▶ **What is expected**
Out of the data below, copy every line with the string "injury".

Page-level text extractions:
= Beginning of Section =

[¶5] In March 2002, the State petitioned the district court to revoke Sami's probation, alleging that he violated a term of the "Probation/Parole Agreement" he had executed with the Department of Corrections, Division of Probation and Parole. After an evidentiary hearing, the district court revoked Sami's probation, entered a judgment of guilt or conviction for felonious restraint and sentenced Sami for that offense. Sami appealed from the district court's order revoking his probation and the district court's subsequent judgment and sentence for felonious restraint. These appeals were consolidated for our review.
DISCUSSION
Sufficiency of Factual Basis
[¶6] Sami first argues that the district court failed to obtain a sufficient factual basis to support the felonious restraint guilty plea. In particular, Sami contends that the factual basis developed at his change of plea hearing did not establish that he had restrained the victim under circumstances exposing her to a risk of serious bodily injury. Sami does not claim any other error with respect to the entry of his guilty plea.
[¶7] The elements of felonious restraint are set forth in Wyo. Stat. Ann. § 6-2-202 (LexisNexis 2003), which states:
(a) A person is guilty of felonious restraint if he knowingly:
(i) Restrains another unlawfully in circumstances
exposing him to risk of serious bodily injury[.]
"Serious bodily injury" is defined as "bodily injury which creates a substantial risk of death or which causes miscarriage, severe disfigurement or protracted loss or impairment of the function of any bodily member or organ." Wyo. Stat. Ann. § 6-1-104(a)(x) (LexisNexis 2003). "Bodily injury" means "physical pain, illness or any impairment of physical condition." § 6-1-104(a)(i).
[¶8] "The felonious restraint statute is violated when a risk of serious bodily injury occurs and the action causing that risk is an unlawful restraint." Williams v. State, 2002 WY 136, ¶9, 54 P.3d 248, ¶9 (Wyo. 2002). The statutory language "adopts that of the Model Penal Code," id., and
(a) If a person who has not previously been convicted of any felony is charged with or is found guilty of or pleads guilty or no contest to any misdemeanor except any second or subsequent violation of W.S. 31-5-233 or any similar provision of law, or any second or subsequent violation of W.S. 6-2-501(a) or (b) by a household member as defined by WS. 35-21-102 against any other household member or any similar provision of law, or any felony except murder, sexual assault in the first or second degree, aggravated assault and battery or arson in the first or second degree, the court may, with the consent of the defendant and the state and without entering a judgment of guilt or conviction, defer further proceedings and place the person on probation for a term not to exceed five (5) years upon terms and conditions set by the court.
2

= End of Section =

▶ **Task solution**
[¶6] Sami first argues that the district court failed to obtain a sufficient factual basis to support the felonious restraint guilty plea. In particular, Sami contends that the factual basis developed at his change of plea hearing did not establish that he had restrained the victim under circumstances exposing her to a risk of serious bodily injury. Sami does not claim any other error with respect to the entry of his guilty plea.
exposing him to risk of serious bodily injury[.]
"Serious bodily injury" is defined as "bodily injury which creates a substantial risk of death or which causes miscarriage, severe disfigurement or protracted loss or impairment of the function of any bodily member or organ." Wyo. Stat. Ann. § 6-1-104(a)(x) (LexisNexis 2003). "Bodily injury" means "physical pain, illness or any impairment of physical condition." § 6-1-104(a)(i).
[¶8] "The felonious restraint statute is violated when a risk of serious bodily injury occurs and the action causing that risk is an unlawful restraint." Williams v. State, 2002 WY 136, ¶9, 54 P.3d 248, ¶9 (Wyo. 2002). The statutory language "adopts that of the Model Penal Code," id., and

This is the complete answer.